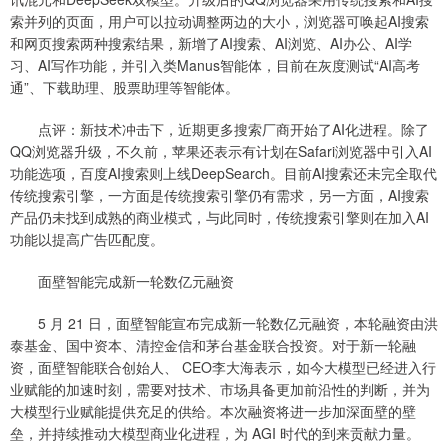
索并列的页面，用户可以拉动调整两边的大小，浏览器可唤起AI搜索
和网页搜索两种搜索结果，新增了AI搜索、AI浏览、AI办公、AI学
习、AI写作功能，并引入类Manus智能体，目前在灰度测试“AI高考
通”、下载助理、股票助理等智能体。
点评：新技术冲击下，近期更多搜索厂商开始了AI化进程。除了
QQ浏览器升级，不久前，苹果还表示有计划在Safari浏览器中引入AI
功能选项，百度AI搜索则上线DeepSearch。目前AI搜索还未完全取代
传统搜索引擎，一方面是传统搜索引擎仍有需求，另一方面，AI搜索
产品仍未找到成熟的商业模式，与此同时，传统搜索引擎则在加入AI
功能以提高广告匹配度。
面壁智能完成新一轮数亿元融资
5 月 21 日，面壁智能宣布完成新一轮数亿元融资，本轮融资由洪
泰基金、国中资本、清控金信和茅台基金联合投资。对于新一轮融
资，面壁智能联合创始人、 CEO李大海表示，如今大模型已经进入行
业赋能的加速时刻，需要对技术、市场具备更加前沿性的判断，并为
大模型行业赋能提供充足的供给。本次融资将进一步加深面壁的壁
垒，并持续推动大模型商业化进程，为 AGI 时代的到来贡献力量。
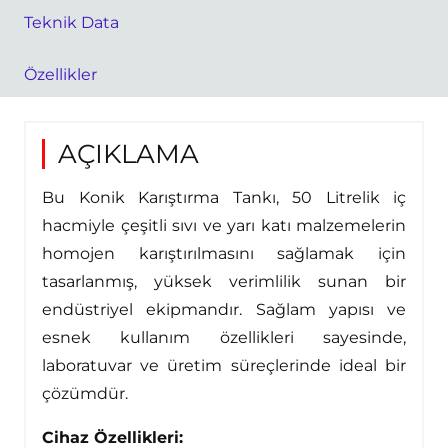
Teknik Data
Özellikler
AÇIKLAMA
Bu Konik Karıştırma Tankı, 50 Litrelik iç
hacmiyle çeşitli sıvı ve yarı katı malzemelerin
homojen karıştırılmasını sağlamak için
tasarlanmış, yüksek verimlilik sunan bir
endüstriyel ekipmandır. Sağlam yapısı ve
esnek kullanım özellikleri sayesinde,
laboratuvar ve üretim süreçlerinde ideal bir
çözümdür.
Cihaz Özellikleri:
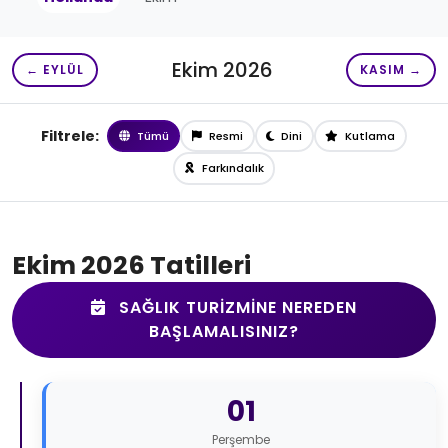
Ekim 2026
← EYLÜL
KASIM →
Filtrele:
Tümü
Resmi
Dini
Kutlama
Farkındalık
Ekim 2026 Tatilleri
SAĞLIK TURIZMINE NEREDEN
BAŞLAMALISINIZ?
01
Perşembe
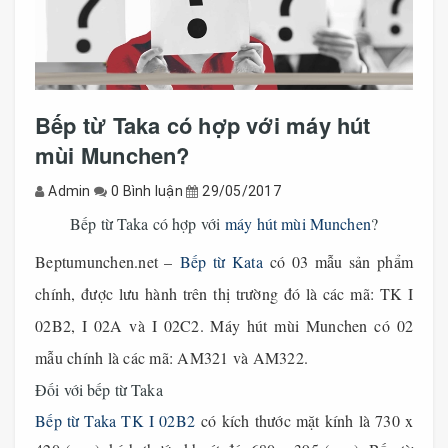
Bếp từ Taka có hợp với máy hút
mùi Munchen?
Admin
0 Bình luận
29/05/2017
Bếp từ Taka có hợp với
máy hút mùi Munchen
?
Beptumunchen.net
–
Bếp từ Kata
có 03 mẫu sản phẩm
chính, được lưu hành trên thị trường đó là các mã: TK I
02B2, I 02A và I 02C2. Máy hút mùi Munchen có 02
mẫu chính là các mã: AM321 và AM322.
Đối với bếp từ Taka
Bếp từ Taka TK I 02B2
có kích thước mặt kính là 730 x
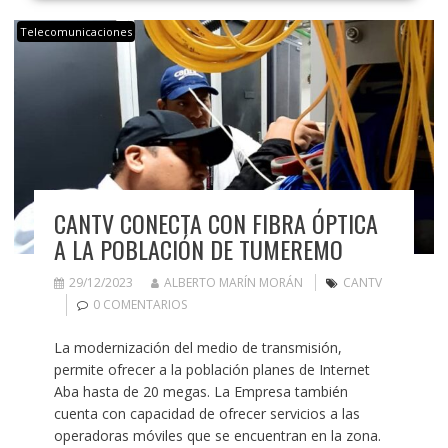
Telecomunicaciones
CANTV CONECTA CON FIBRA ÓPTICA
A LA POBLACIÓN DE TUMEREMO
29/12/2023
ALBERTO MARÍN MORÁN
CANTV
0 COMENTARIOS
La modernización del medio de transmisión,
permite ofrecer a la población planes de Internet
Aba hasta de 20 megas. La Empresa también
cuenta con capacidad de ofrecer servicios a las
operadoras móviles que se encuentran en la zona.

==*==

Please copy the lines above, starting with the line that contains "Telecomunicaciones" and continuing through the last line, inclusive, reproducing each one exactly.

Telecomunicaciones
CANTV CONECTA CON FIBRA ÓPTICA
A LA POBLACIÓN DE TUMEREMO
29/12/2023
ALBERTO MARÍN MORÁN
CANTV
0 COMENTARIOS
La modernización del medio de transmisión,
permite ofrecer a la población planes de Internet
Aba hasta de 20 megas. La Empresa también
cuenta con capacidad de ofrecer servicios a las
operadoras móviles que se encuentran en la zona.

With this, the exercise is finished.